### Série d'exercices
**1)** Les affirmations suivantes concordent-elles avec le texte de lecture ? (a) M. B... a tenté de frapper un surveillant avec un pied métallique de tabouret. (b) Pour l'agression d'un autre détenu le 19 juin 2015, il a été sanctionné par quatorze jours de cellule disciplinaire. (c) Il est allégué que les conditions des fouilles intégrales ont porté atteinte à la dignité de la personne. Répondez par oui ou par non et citez chaque fois les mots décisifs du texte.
**2)** D'après le texte de lecture, à quelle date M. B... s'est-il battu avec un codétenu dans sa cellule ?
**3)** Citez sans rien changer le passage du texte de lecture qui va de « 8. En quatrième » jusqu'à « devait être indemnisé. ».

7. En troisième lieu, M. B..., le 1er juin 2015 à la maison d'arrêt de La Roche-sur-Yon, a agressé un surveillant en tentant de le frapper avec un pied métallique de tabouret qu'il avait dissimulé sous sa serviette, ce qui a entraîné son transfert au centre pénitentiaire de Nantes, où il a violemment agressé un autre détenu le 19 juin 2015, acte pour lequel il a d'ailleurs été sanctionné par vingt-cinq jours en cellule disciplinaire dont dix avec sursis. Par ailleurs, le 2 juillet 2015, alors qu'il était placé en quartier disciplinaire, il a, ainsi qu'il a été dit au point 5, été surpris en possession d'un téléphone portable, agissement pour lequel il a été sanctionné par quatorze jours de cellule disciplinaire avec sursis. Enfin, le 25 août 2015, l'intéressé s'est battu avec un codétenu dans sa cellule. Ainsi, compte tenu des agissements violents réitérés de M. B... et de la circonstance qu'il a introduit des objets proscrits dans l'enceinte du centre pénitentiaire, il n'est pas établi que des fouilles par palpation ou l'utilisation des moyens de détection électronique auraient été suffisantes. Les fouilles intégrales entreprises par les agents de l'administration pénitentiaire apparaissaient en revanche tant nécessaires que proportionnées.
8. En quatrième lieu, il n'est ni établi ni même allégué que les conditions dans lesquelles ont été effectuées les fouilles intégrales litigieuses auraient été, par elles-mêmes, attentatoires à la dignité de la personne.
9. Il résulte de tout ce qui précède que, sans qu'il soit besoin d'examiner la régularité du jugement attaqué, la garde des sceaux, ministre de la justice, est fondée à soutenir que c'est à tort que le tribunal administratif de Nantes a estimé que la responsabilité de l'Etat était engagée à l'égard de M. B... en raison du préjudice moral résultant de fouilles entachées d'illégalités fautives et que celui-ci devait être indemnisé.

### Documents fournis
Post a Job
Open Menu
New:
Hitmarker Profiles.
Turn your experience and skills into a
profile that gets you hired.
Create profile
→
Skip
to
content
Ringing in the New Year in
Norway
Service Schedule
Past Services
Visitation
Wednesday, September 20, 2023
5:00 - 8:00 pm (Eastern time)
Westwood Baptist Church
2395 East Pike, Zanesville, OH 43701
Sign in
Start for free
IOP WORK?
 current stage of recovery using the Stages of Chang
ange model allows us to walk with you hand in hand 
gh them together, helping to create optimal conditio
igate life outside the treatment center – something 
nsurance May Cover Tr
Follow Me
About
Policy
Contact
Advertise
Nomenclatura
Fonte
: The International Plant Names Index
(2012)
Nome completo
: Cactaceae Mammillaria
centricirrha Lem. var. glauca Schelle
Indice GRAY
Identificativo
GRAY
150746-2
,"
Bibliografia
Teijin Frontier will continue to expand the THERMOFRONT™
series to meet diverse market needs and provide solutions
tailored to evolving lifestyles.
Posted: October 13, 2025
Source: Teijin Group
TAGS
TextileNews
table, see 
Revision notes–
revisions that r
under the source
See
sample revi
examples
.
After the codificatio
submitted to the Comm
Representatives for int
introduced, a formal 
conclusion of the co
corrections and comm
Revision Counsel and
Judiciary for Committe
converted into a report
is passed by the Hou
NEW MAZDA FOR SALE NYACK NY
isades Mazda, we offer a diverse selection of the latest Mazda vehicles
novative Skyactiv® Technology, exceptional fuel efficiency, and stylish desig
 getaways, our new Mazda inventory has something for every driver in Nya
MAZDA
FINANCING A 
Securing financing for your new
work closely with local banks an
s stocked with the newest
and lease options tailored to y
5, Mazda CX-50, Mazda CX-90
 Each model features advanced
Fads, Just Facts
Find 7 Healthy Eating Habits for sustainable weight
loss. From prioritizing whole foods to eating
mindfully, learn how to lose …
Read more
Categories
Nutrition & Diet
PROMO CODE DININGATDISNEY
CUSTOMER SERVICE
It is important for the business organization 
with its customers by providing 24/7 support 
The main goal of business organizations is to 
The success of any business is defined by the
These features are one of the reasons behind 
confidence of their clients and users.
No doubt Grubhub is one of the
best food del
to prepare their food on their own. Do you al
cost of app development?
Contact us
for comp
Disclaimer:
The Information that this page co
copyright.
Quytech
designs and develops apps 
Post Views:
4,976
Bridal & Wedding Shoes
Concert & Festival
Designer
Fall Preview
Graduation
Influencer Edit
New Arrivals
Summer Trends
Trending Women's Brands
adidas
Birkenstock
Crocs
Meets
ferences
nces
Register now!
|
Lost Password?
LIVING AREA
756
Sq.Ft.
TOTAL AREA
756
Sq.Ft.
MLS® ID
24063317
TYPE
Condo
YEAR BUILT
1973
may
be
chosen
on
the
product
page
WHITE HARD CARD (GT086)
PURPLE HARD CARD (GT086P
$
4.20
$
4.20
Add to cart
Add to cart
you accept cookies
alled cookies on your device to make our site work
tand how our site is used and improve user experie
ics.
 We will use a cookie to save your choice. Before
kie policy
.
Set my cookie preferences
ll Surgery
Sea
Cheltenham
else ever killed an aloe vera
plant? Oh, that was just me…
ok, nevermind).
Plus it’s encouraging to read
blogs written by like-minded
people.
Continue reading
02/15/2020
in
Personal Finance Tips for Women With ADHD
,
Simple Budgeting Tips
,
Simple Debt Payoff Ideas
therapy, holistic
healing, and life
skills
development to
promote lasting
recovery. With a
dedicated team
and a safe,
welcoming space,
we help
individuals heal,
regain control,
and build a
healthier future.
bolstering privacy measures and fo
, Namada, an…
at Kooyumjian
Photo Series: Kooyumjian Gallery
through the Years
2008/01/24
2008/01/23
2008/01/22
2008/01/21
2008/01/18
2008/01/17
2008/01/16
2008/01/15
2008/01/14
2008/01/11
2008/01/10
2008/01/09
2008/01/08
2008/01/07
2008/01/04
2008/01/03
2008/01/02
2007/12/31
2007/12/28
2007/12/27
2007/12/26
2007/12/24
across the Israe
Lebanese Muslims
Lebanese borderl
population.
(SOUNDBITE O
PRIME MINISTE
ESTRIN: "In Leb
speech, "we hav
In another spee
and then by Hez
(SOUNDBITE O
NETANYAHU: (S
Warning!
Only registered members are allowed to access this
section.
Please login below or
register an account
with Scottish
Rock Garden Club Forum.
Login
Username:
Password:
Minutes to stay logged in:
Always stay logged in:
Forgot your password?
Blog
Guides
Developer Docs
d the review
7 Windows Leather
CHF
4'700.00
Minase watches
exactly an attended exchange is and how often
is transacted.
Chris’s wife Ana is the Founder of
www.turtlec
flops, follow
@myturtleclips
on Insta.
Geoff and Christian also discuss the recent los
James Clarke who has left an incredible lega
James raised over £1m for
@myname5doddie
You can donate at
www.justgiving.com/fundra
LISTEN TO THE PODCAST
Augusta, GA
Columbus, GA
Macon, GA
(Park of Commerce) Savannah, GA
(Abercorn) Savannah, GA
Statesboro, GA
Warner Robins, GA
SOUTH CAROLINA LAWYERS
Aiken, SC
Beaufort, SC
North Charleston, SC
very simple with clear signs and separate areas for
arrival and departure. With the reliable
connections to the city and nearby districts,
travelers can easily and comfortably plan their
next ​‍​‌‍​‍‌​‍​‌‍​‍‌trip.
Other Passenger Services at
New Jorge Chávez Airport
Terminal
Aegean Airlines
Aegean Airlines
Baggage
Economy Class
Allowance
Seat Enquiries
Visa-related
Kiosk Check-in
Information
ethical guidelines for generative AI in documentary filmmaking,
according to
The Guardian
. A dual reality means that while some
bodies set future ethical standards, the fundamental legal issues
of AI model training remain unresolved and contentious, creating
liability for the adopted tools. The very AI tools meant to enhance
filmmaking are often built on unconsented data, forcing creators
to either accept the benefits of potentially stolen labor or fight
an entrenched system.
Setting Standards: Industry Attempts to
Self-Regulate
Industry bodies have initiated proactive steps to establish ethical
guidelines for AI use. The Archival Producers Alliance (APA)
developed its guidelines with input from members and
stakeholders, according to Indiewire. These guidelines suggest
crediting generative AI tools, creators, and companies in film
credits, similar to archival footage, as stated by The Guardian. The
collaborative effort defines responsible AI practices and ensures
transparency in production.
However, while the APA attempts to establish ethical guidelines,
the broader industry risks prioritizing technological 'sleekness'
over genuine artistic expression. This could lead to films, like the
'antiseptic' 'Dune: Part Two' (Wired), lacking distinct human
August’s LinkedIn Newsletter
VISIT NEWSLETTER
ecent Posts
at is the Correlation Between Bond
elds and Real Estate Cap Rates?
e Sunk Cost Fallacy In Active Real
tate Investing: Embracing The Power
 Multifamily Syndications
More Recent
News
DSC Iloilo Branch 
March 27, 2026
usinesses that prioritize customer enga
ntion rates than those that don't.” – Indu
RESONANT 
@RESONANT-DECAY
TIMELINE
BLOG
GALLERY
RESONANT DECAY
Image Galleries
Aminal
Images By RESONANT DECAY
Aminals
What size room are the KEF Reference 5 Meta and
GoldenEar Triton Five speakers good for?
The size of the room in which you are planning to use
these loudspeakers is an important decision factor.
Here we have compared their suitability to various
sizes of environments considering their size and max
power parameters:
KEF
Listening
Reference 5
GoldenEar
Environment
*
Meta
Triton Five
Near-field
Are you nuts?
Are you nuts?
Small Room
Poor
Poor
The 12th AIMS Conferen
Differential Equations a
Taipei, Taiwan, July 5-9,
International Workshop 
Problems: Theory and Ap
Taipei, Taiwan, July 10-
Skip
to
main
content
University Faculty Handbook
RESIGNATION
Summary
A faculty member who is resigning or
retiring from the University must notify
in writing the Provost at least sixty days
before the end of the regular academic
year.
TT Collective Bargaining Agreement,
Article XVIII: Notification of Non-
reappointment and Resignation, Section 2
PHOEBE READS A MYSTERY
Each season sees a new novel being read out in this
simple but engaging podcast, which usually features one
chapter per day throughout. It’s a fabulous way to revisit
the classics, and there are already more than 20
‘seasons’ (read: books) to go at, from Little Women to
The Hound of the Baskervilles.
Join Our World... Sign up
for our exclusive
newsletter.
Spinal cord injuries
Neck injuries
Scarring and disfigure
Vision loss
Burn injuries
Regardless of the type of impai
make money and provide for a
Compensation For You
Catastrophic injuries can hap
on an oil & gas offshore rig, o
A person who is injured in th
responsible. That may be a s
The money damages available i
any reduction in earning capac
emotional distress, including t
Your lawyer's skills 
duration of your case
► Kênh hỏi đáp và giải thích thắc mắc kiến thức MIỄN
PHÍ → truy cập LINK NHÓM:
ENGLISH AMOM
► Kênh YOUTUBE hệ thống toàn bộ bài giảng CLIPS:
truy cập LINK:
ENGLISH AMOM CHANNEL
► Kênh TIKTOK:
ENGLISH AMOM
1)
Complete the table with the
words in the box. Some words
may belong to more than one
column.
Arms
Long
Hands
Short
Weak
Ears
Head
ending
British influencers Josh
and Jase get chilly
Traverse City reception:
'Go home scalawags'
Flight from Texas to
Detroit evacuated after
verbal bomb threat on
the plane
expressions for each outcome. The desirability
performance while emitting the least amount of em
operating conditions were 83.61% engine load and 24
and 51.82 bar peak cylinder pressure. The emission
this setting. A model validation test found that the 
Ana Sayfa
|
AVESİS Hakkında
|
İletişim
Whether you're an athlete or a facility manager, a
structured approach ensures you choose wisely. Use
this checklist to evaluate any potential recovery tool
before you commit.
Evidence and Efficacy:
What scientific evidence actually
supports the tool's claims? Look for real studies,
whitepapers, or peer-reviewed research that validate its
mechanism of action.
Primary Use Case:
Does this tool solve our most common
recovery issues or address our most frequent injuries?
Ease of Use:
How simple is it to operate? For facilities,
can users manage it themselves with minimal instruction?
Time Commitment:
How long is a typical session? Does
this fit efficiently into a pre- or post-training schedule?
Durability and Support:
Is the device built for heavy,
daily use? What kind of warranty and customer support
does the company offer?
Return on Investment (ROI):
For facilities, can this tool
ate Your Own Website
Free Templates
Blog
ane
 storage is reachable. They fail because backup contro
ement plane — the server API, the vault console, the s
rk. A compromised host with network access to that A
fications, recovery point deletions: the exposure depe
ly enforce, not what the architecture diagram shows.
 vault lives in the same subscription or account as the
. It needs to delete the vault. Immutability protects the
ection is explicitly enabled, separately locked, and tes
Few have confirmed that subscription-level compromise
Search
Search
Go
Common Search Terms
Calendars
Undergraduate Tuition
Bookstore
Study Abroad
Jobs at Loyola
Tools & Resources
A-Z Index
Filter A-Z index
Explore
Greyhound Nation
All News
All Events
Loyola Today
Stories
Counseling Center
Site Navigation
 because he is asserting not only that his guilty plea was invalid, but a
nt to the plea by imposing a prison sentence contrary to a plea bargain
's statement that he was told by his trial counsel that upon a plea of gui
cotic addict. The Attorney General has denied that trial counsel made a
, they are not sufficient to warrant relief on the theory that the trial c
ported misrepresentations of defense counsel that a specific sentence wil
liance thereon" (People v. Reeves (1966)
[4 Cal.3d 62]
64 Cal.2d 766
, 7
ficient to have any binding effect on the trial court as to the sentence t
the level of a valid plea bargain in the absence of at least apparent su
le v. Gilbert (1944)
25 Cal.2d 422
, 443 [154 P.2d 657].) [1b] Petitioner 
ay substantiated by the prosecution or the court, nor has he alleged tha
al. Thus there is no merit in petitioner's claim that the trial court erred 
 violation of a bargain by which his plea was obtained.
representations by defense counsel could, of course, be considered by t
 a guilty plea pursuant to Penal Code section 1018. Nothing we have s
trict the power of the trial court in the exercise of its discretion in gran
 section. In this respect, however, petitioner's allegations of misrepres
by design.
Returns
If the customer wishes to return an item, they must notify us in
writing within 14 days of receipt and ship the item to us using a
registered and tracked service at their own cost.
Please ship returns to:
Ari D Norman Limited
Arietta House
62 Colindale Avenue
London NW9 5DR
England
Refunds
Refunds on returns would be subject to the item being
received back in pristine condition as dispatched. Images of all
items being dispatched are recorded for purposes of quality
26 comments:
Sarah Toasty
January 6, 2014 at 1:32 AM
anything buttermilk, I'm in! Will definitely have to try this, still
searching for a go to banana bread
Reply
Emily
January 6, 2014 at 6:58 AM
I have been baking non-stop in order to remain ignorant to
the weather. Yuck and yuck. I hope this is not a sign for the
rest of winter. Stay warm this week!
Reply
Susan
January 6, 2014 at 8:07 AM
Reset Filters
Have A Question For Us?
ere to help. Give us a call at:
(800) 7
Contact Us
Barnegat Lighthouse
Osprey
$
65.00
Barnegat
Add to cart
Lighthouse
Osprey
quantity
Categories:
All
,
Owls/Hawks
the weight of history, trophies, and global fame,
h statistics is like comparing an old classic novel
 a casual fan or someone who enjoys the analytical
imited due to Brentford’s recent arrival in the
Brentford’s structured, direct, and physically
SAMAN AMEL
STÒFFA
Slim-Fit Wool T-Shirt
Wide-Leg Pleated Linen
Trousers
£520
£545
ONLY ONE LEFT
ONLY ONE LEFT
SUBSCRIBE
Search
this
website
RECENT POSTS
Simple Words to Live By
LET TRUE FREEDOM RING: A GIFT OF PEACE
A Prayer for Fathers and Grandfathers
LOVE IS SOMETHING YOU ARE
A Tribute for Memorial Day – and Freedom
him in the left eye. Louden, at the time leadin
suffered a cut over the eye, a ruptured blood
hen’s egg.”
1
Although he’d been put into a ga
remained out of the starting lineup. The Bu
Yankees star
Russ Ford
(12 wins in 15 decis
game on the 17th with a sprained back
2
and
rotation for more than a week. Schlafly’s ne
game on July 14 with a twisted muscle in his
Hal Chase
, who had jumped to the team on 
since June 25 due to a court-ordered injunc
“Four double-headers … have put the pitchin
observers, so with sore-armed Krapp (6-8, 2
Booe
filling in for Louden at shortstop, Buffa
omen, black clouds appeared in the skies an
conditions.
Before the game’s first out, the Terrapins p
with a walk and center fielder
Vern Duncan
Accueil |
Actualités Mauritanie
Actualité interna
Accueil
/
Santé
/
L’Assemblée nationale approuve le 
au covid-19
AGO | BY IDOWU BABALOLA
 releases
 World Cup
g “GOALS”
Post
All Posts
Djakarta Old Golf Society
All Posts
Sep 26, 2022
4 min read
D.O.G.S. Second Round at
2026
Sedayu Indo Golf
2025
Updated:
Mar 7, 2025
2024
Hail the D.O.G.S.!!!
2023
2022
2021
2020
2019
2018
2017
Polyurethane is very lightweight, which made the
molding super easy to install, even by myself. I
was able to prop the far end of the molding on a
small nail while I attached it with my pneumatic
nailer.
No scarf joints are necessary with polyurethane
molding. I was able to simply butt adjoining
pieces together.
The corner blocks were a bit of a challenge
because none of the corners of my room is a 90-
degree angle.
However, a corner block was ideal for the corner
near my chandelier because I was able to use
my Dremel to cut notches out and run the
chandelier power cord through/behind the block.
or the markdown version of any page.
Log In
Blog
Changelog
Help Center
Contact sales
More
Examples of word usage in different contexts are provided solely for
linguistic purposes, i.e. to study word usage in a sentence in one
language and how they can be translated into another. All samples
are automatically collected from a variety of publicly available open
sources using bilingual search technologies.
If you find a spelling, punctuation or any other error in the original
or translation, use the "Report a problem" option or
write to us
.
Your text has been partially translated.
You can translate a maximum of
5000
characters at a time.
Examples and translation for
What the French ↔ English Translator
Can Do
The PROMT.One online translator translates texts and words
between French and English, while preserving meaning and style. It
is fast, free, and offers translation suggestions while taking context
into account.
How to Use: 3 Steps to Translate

### Réponses dans l'ordre
**1)**
(a) Oui : « a agressé un surveillant en tentant de le frapper avec un pied métallique de tabouret ».
(b) Non : « sanctionné par vingt-cinq jours en cellule disciplinaire dont dix avec sursis ».
(c) Non : « il n'est ni établi ni même allégué que les conditions dans lesquelles ont été effectuées les fouilles intégrales litigieuses auraient été, par elles-mêmes, attentatoires à la dignité de la personne ».

**2)** Le 25 août 2015.

**3)**
8. En quatrième lieu, il n'est ni établi ni même allégué que les conditions dans lesquelles ont été effectuées les fouilles intégrales litigieuses auraient été, par elles-mêmes, attentatoires à la dignité de la personne.
9. Il résulte de tout ce qui précède que, sans qu'il soit besoin d'examiner la régularité du jugement attaqué, la garde des sceaux, ministre de la justice, est fondée à soutenir que c'est à tort que le tribunal administratif de Nantes a estimé que la responsabilité de l'Etat était engagée à l'égard de M. B... en raison du préjudice moral résultant de fouilles entachées d'illégalités fautives et que celui-ci devait être indemnisé.